(INFORMATION GIVEN):
========================
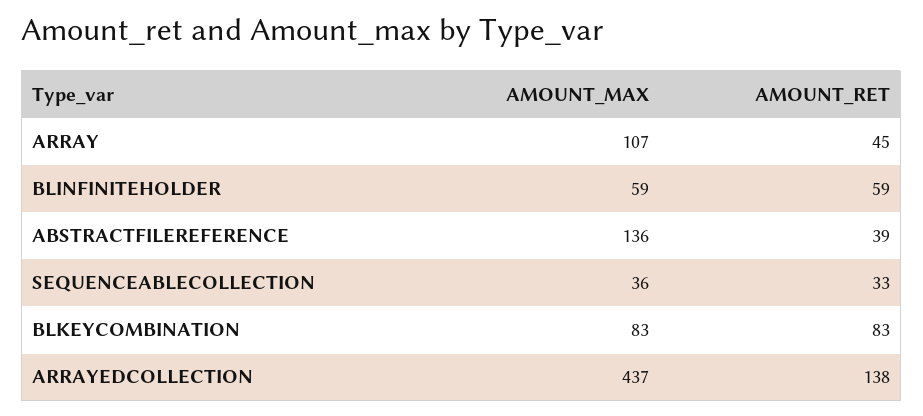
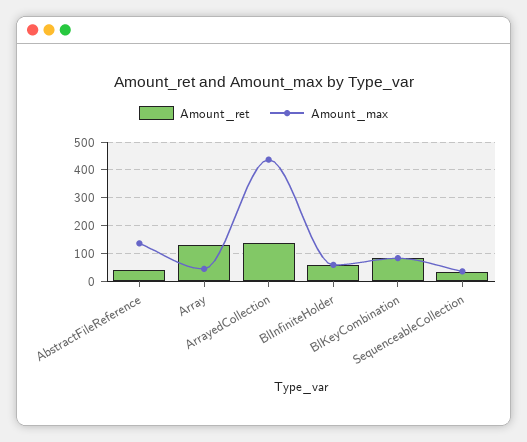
  {
    "AMOUNT_MAX": {
-     "ARRAY": 107,
+     "ARRAY": 50,
      "BLINFINITEHOLDER": 59,
      "ABSTRACTFILEREFERENCE": 136,
      "SEQUENCEABLECOLLECTION": 36,
      "BLKEYCOMBINATION": 83,
      "ARRAYEDCOLLECTION": 437
    },
    "AMOUNT_RET": {
-     "ARRAY": 45,
+     "ARRAY": 125,
      "BLINFINITEHOLDER": 59,
      "ABSTRACTFILEREFERENCE": 39,
      "SEQUENCEABLECOLLECTION": 33,
      "BLKEYCOMBINATION": 83,
      "ARRAYEDCOLLECTION": 138
    }
  }

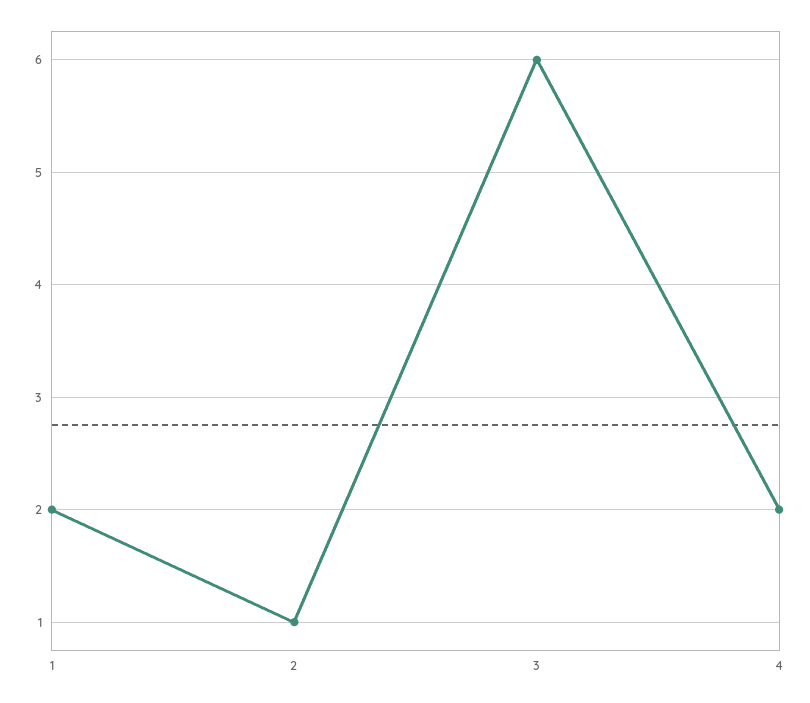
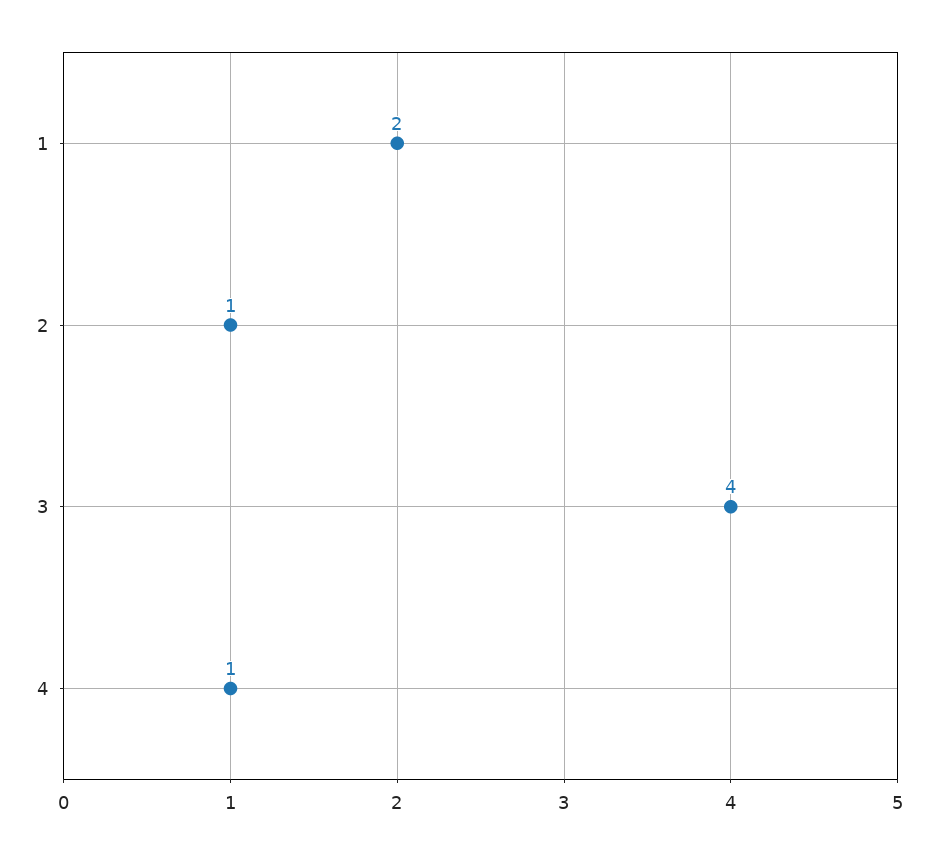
  {
    "1": 2,
    "2": 1,
-   "3": 6,
+   "3": 4,
-   "4": 2
+   "4": 1
  }

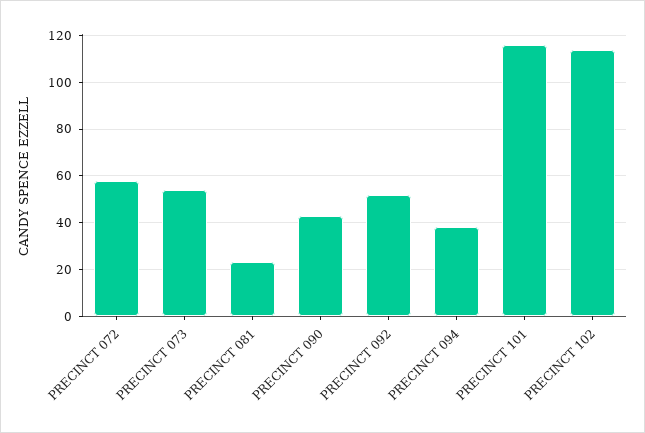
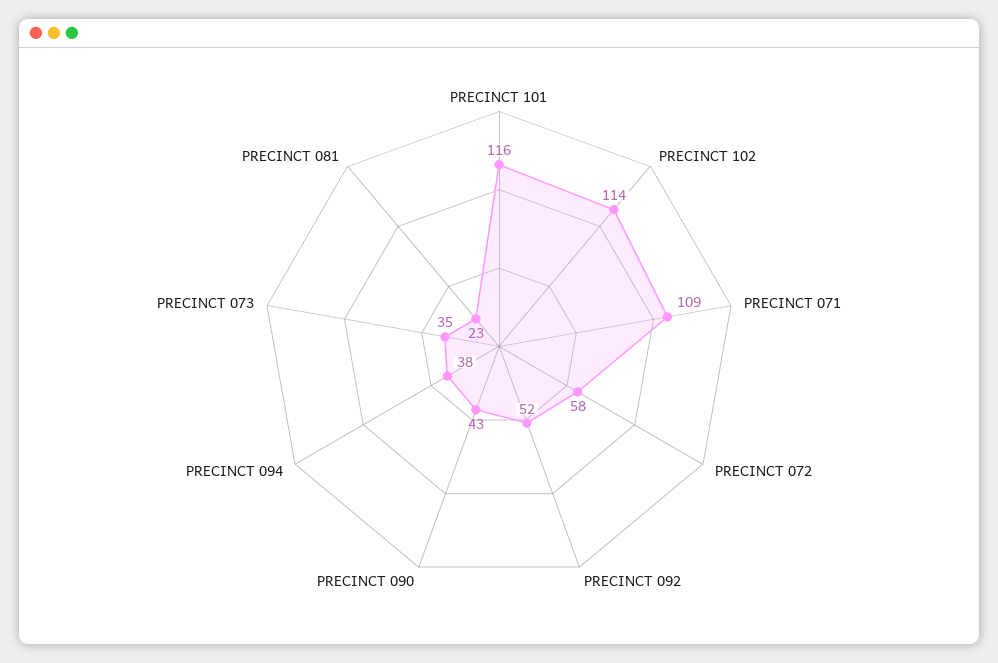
  {
    "PRECINCT 072": 58,
-   "PRECINCT 073": 55,
+   "PRECINCT 073": 35,
    "PRECINCT 081": 23,
    "PRECINCT 090": 43,
    "PRECINCT 092": 52,
    "PRECINCT 094": 38,
    "PRECINCT 101": 116,
-   "PRECINCT 102": 114
+   "PRECINCT 102": 114,
+   "PRECINCT 071": 109
  }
========================
(EXERCISE DIRECTIONS): Print the records above verbatim, pictures excluded.

(EXERCISE SOLUTION):
  {
    "AMOUNT_MAX": {
-     "ARRAY": 107,
+     "ARRAY": 50,
      "BLINFINITEHOLDER": 59,
      "ABSTRACTFILEREFERENCE": 136,
      "SEQUENCEABLECOLLECTION": 36,
      "BLKEYCOMBINATION": 83,
      "ARRAYEDCOLLECTION": 437
    },
    "AMOUNT_RET": {
-     "ARRAY": 45,
+     "ARRAY": 125,
      "BLINFINITEHOLDER": 59,
      "ABSTRACTFILEREFERENCE": 39,
      "SEQUENCEABLECOLLECTION": 33,
      "BLKEYCOMBINATION": 83,
      "ARRAYEDCOLLECTION": 138
    }
  }

  {
    "1": 2,
    "2": 1,
-   "3": 6,
+   "3": 4,
-   "4": 2
+   "4": 1
  }

  {
    "PRECINCT 072": 58,
-   "PRECINCT 073": 55,
+   "PRECINCT 073": 35,
    "PRECINCT 081": 23,
    "PRECINCT 090": 43,
    "PRECINCT 092": 52,
    "PRECINCT 094": 38,
    "PRECINCT 101": 116,
-   "PRECINCT 102": 114
+   "PRECINCT 102": 114,
+   "PRECINCT 071": 109
  }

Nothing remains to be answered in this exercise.